Collected data
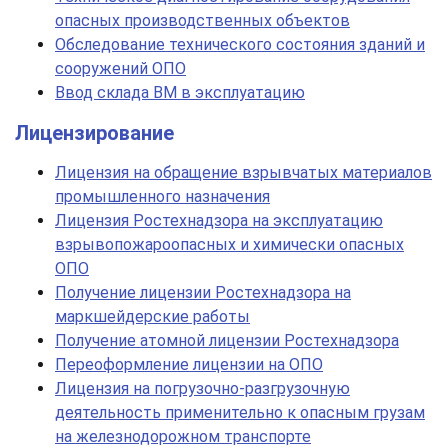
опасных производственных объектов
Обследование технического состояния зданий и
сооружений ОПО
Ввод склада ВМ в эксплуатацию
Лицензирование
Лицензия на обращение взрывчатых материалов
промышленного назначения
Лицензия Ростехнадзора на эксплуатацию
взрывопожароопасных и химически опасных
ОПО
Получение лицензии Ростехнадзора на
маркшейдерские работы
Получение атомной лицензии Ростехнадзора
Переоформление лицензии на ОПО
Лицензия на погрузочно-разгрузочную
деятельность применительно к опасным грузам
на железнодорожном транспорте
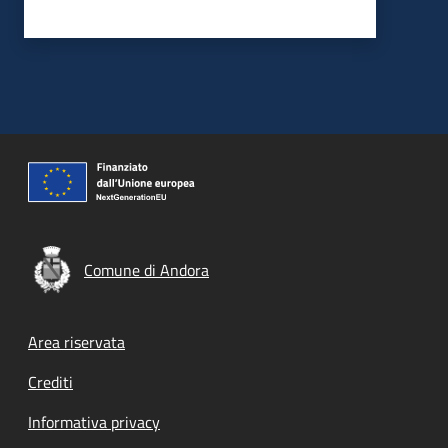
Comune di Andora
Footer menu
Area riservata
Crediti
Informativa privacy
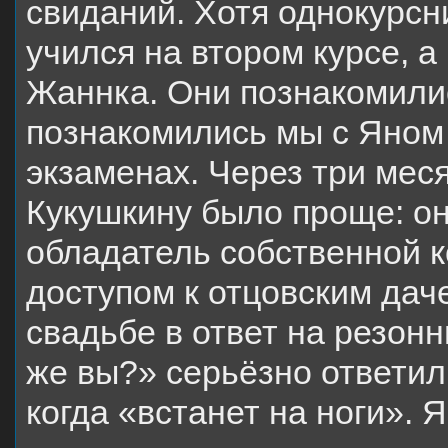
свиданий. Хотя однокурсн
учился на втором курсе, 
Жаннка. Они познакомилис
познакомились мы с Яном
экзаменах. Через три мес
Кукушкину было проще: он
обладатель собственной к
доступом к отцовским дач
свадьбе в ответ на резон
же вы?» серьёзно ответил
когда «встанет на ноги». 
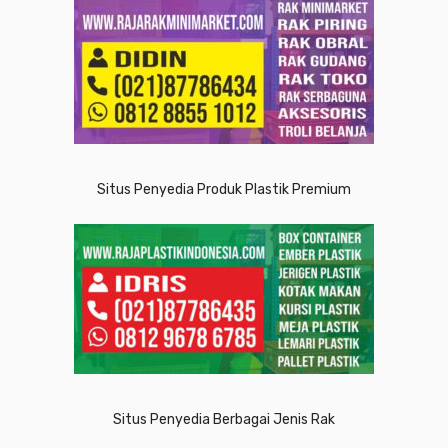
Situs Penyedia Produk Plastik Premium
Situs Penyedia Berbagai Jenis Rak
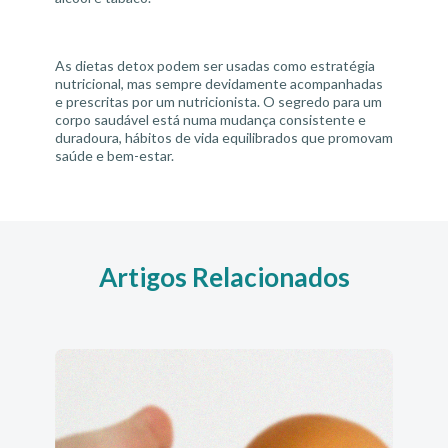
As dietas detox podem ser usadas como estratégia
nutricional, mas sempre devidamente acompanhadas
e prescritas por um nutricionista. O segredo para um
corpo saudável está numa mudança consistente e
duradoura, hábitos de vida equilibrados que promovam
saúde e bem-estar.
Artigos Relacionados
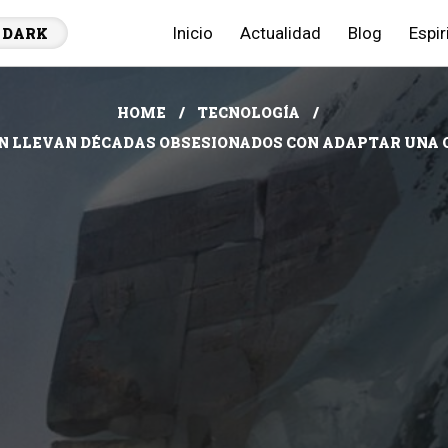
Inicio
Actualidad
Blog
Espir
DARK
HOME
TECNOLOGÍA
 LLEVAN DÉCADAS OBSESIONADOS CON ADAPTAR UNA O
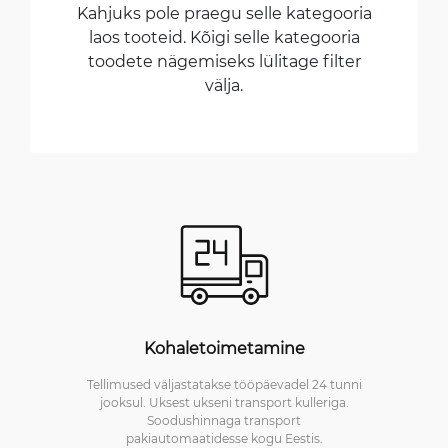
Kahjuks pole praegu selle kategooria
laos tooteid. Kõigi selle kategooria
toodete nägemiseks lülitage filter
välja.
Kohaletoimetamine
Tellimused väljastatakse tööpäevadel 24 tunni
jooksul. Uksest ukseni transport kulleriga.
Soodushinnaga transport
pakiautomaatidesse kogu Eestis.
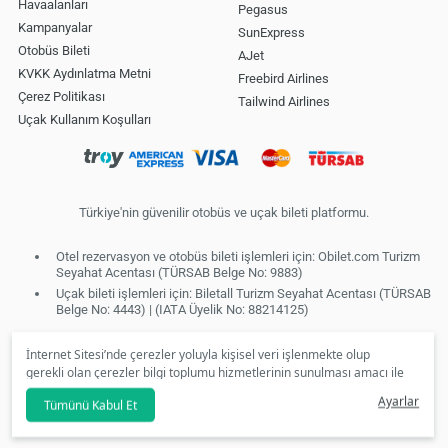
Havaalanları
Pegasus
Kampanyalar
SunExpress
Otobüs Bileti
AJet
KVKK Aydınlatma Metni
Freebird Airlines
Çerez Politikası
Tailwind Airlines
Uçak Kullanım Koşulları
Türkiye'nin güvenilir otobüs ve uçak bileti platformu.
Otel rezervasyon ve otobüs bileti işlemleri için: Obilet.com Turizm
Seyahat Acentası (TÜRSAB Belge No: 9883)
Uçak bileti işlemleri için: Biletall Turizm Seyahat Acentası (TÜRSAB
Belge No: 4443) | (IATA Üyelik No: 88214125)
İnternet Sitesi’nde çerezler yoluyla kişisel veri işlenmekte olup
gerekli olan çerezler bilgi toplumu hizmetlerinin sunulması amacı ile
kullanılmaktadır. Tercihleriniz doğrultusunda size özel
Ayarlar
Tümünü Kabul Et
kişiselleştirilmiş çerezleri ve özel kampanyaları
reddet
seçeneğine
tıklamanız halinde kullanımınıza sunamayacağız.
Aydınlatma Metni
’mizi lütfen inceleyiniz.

● INSTRUCTIONS FOR THE TASK: Scan the lines above for the word "Aydınlatma" and copy every one where it occurs.

● TASK RESULT:
KVKK Aydınlatma Metni
Aydınlatma Metni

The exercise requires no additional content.